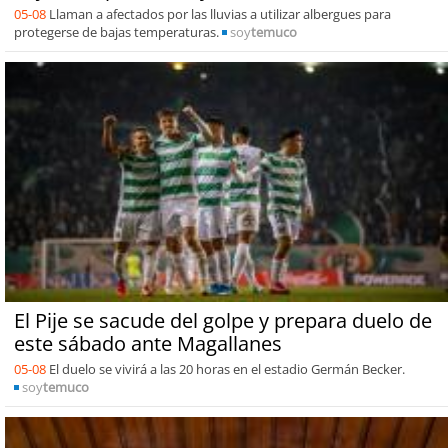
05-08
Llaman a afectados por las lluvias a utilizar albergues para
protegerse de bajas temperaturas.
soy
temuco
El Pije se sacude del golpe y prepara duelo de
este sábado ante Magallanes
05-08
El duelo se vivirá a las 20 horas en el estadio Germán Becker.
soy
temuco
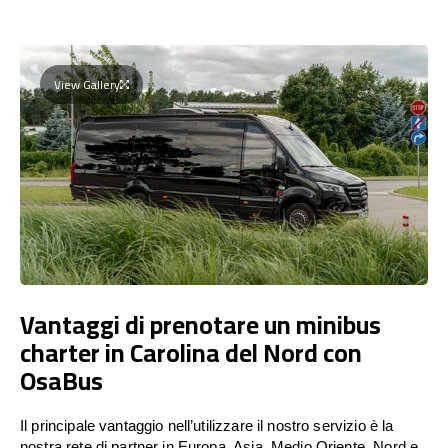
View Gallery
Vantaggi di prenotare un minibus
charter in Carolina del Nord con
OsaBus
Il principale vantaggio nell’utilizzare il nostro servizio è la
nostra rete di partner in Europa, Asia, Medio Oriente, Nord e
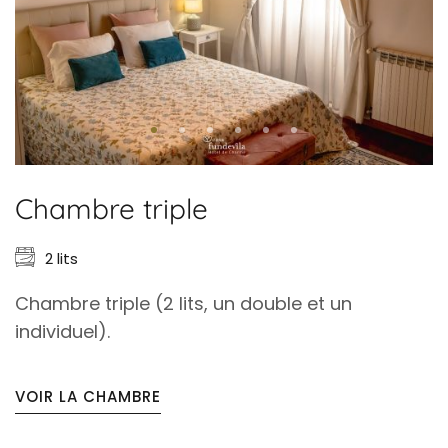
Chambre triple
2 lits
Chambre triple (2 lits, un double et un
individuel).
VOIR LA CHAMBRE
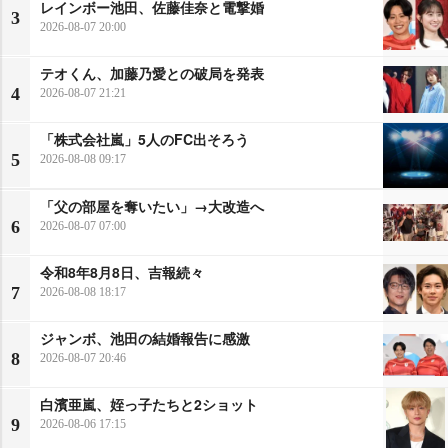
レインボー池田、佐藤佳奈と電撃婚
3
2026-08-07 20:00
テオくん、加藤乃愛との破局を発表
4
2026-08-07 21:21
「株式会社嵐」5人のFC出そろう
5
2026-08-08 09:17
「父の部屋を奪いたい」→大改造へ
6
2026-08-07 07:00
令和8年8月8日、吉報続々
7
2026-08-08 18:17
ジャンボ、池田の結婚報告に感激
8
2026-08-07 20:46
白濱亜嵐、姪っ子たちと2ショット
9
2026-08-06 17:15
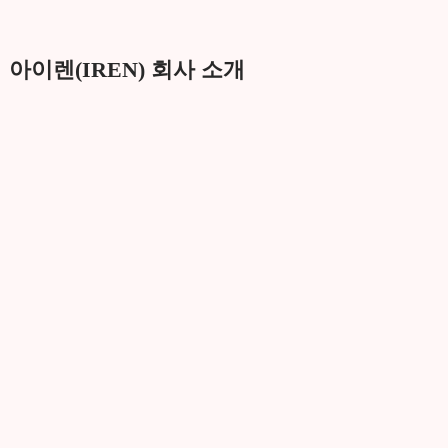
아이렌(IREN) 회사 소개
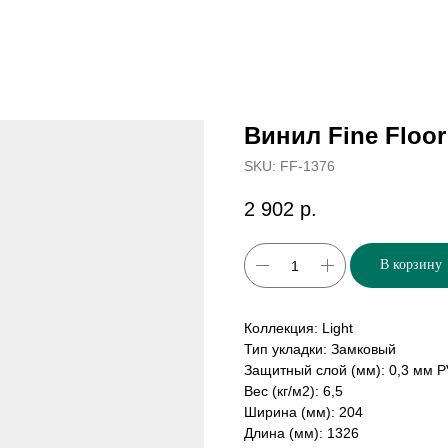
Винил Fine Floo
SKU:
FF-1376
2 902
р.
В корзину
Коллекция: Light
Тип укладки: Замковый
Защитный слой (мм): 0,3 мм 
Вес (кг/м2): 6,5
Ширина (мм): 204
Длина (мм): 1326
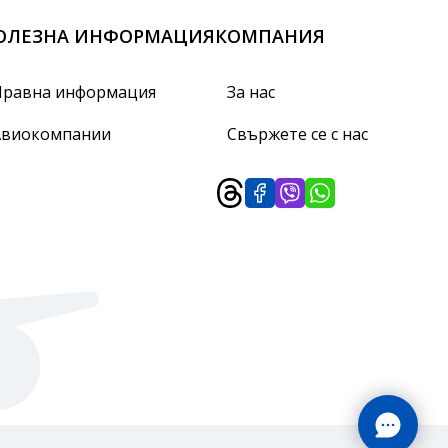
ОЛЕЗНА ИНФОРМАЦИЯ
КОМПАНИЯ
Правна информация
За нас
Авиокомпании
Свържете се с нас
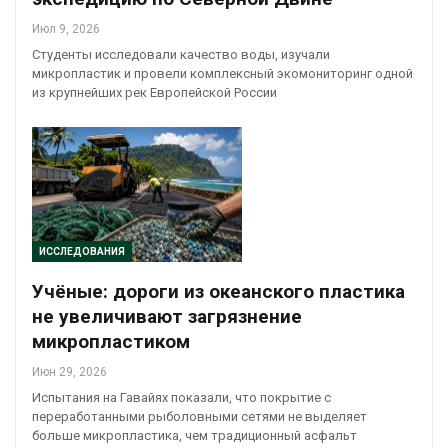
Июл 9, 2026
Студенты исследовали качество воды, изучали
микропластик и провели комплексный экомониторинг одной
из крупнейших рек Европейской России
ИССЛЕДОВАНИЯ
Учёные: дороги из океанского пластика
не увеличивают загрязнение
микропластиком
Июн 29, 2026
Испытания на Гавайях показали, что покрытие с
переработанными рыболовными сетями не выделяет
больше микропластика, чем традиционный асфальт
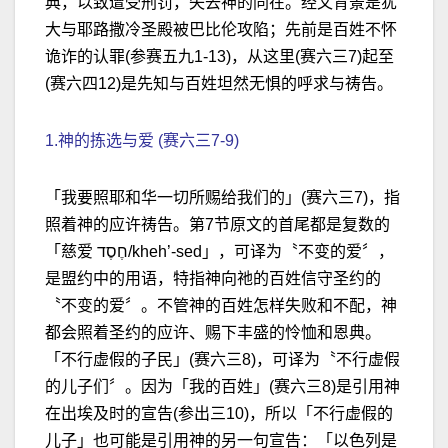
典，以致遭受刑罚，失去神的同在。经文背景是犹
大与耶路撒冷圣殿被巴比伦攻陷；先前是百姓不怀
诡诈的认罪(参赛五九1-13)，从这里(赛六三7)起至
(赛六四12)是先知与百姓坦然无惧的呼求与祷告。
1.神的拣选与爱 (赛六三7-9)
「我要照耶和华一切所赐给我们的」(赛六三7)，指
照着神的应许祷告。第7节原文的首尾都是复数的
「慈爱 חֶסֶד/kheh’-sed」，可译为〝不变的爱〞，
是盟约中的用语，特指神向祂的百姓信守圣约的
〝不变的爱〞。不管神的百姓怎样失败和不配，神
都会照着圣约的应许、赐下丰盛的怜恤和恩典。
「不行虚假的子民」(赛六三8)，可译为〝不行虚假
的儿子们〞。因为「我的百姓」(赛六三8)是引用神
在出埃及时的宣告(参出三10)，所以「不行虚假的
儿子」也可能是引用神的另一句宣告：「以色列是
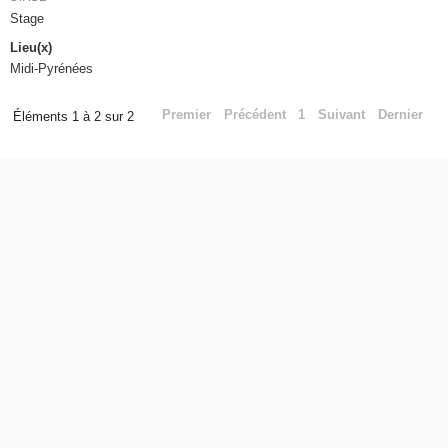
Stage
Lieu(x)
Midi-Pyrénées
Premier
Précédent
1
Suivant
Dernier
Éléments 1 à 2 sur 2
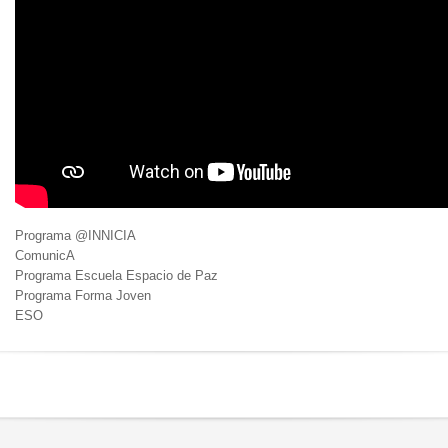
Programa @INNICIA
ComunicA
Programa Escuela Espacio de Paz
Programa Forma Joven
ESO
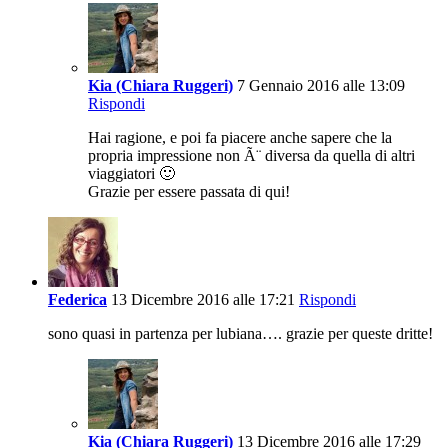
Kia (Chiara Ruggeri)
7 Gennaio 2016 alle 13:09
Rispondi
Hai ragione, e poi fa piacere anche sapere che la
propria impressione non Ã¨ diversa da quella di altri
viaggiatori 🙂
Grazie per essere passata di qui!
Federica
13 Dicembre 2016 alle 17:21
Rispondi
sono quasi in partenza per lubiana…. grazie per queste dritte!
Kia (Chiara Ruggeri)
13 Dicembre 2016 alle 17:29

[Exercise aim]
Extract each line from the listing that holds the word "Nord".

[Answer for the task]
charter in Carolina del Nord con
nostra rete di partner in Europa, Asia, Medio Oriente, Nord e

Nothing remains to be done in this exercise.